Trust tokens are only one of several separate proposals to remove third-party cookies. The so-called Privacy Sandbox will also include other technologies. Tracking cookies are planned to be replaced with Turtledove and FLoC. The latter is about running machine learning algorithms in your browser to infer your interests.

https://www.chromium.org/Home/chromium-privacy/privacy-sandb...

> machine learning algorithms in your browser

nope...

> The latter is about running machine learning algorithms in your browser to infer your interests.

Oh nice, sounds like my information will now not only be sent to someone else, I even will be doing the computation for them to increase their margins and pay with reduced battery life. Awesome!

Do we think this will use javascript? Perhaps we can just block javascript.
You think this hasnt already been happening?
Well, how can we tell Google that they shouldn't have a say on this topic?
Stop using the invasive malware that is Chrome.
That will do nothing I'm afraid. I already don't use Chrome, and even if I spend all my free time asking people to stop using Chrome for weird technical reasons from their point of view, I'm afraid that will do nothing compared to the advertising power of Google.
Indeed: it is far past the time when individual action would make a difference to Google. The only way to actually get them to listen is going to be to consistently vote for people who a) have a reasonable chance of winning their election, and b) support modernizing and enforcing our antitrust regime. (It is likely that this will need to be done incrementally, and it may require first replacing (b) with increasing levels of support for getting corporate money out of politics.)
You could create a Google ad to get the word out.
Is there a good article/video explaining how third party cookies work and then how the ad fraud itself works in this context?

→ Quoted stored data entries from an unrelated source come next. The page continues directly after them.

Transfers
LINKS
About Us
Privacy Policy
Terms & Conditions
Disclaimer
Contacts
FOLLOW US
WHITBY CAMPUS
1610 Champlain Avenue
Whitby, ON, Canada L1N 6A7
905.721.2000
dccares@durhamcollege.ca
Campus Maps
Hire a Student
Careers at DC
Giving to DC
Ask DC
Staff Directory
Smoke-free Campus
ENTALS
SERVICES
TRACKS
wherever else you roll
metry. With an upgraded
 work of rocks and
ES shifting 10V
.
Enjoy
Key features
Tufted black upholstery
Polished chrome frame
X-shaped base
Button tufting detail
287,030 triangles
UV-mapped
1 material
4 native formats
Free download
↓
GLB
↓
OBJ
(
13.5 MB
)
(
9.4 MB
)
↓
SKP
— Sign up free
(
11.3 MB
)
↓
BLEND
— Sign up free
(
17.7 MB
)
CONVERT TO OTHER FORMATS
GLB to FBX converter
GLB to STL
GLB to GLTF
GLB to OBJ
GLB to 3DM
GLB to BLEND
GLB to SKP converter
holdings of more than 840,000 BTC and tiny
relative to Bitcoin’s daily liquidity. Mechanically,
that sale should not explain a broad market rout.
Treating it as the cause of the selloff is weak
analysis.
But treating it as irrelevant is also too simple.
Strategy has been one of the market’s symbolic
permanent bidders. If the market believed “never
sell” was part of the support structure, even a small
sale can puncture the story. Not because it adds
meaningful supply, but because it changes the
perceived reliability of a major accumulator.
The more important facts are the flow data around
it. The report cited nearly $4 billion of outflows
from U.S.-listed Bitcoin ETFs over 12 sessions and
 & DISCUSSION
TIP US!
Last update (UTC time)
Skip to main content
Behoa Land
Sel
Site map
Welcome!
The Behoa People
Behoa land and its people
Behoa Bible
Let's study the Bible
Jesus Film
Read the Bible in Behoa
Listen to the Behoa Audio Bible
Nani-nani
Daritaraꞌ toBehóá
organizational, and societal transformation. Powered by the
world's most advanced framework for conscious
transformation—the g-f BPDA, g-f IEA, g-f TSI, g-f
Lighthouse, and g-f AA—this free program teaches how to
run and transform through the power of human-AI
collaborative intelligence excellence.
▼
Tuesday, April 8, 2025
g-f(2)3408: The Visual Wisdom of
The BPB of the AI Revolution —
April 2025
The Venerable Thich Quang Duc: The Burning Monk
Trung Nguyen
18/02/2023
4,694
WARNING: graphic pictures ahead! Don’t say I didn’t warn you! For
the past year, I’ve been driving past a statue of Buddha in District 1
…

I would like to send it to someone with very little knowledge of this world and what problem this feature intends to solve.

Google leading this effort is completely ridiculous.

Whatever comes out of it is bound to either not be great for privacy or it will be an improvement but hit the smaller players. ie everyone not google. eg take away Cookies to prevent tracking. Leaving them the only one company with sight of near everything (google analytics & Adsense & Chrome). And we already know from recent revelations that google isn’t above peeking under the hood of data sources they shouldn’t.

Whole thing seems insanely monopolistic to me.

Do you have any actual technical counterpoints?
I think the problem is the hens are watching the fox design the coop. They've been invited to participate, but the fox has unlimited resources at its disposal for research and planning while the hens are of meager means.

So yes, it may be unkind to prejudge the fox, but based on years of prior malice towards all poultry in the yard, and without fully understanding its plans, we have to assume it won't turn out well for us chickens.

Cluck.

No because I wasn't commenting on the technical aspect. A proposal can be both technically sound and wildly monopolistic at the same time.

Not everything is a pure engineering problem.

Personally I didn't even bothered to read the proposal. No need for technical counterpoints, it's made by Google.
Why are social and economic arguments against it invalid?
One could also say that Google has proportionally more to loose from the advent of privacy consciousness in people and companies - namely the latest moves by Apple.

But at the end of the day, with most people still using Chrome and giving away their browsing history to Google without a second thought, I don't think Google is too worried at this point.

Everyone other than Google - no data

Google - all the data

That's what this is

They must have the most atrocious, darkest, GDPR confirmation dialog. It's absolutely impossible to understand what you opt-in to.